Ben et moi avons adopté l’approche intégrée modèle-observation-expérience, ou ModEx, du programme de recherche biologique et environnementale pour garantir que le modèle utilise les connaissances de terrain les plus récentes sur les écosystèmes de mangrove et pour aider à éclairer les domaines où le modèle et la recherche sur le terrain peut s’améliorer. Dans le cadre de la préparation du voyage, nous avons testé un nouveau résumé de sécurité de la recherche ORNL qui rationalise le processus permettant au personnel non terrain, tel que les modélistes, d’effectuer des visites de site en toute sécurité afin de se familiariser avec un site et des méthodes d’observation.
Il est important de définir une nouvelle plante de zone humide de mangrove pour mieux représenter le cycle du carbone et des nutriments dans le modèle ELM afin de simuler l’évolution des différents types de zones humides le long de la côte américaine selon différents scénarios climatiques. Je définis actuellement les mangroves dans l’ELM sur la base des informations issues de la visite sur le terrain et des données de la littérature.
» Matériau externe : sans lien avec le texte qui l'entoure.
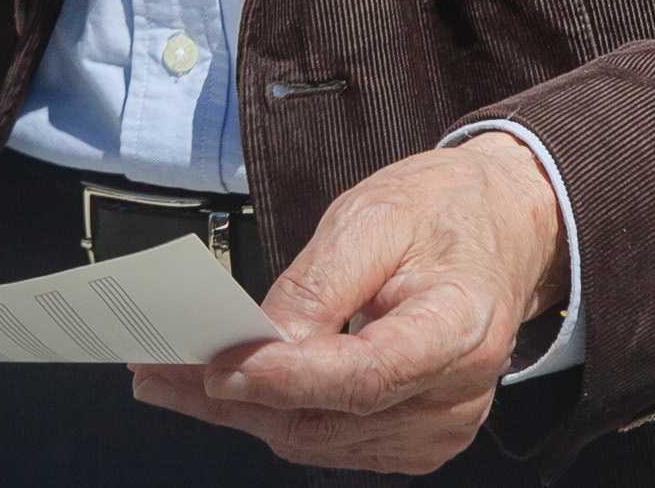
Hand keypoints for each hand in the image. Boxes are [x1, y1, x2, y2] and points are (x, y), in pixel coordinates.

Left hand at [132, 133, 567, 473]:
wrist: (498, 228)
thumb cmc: (439, 213)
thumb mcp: (376, 213)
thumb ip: (320, 282)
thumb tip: (260, 339)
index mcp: (460, 330)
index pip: (363, 377)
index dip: (286, 377)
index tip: (217, 366)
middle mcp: (454, 397)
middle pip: (328, 419)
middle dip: (233, 396)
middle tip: (156, 367)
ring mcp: (436, 429)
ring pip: (316, 440)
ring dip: (240, 411)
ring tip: (168, 376)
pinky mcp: (413, 439)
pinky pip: (329, 442)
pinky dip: (273, 416)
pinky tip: (223, 389)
L’étape suivante consiste à comparer les simulations du modèle de l’écosystème de mangrove dans des scénarios climatiques extrêmes aux modèles issus des données observées. Je testerai plusieurs scénarios pour prédire comment le cycle du carbone et de l’azote dans les écosystèmes de mangrove pourrait changer en raison d’une élévation à long terme du niveau de la mer, d’un gel majeur et d’un ouragan majeur. L’objectif est de passer à des simulations régionales de disparition et d’expansion des mangroves.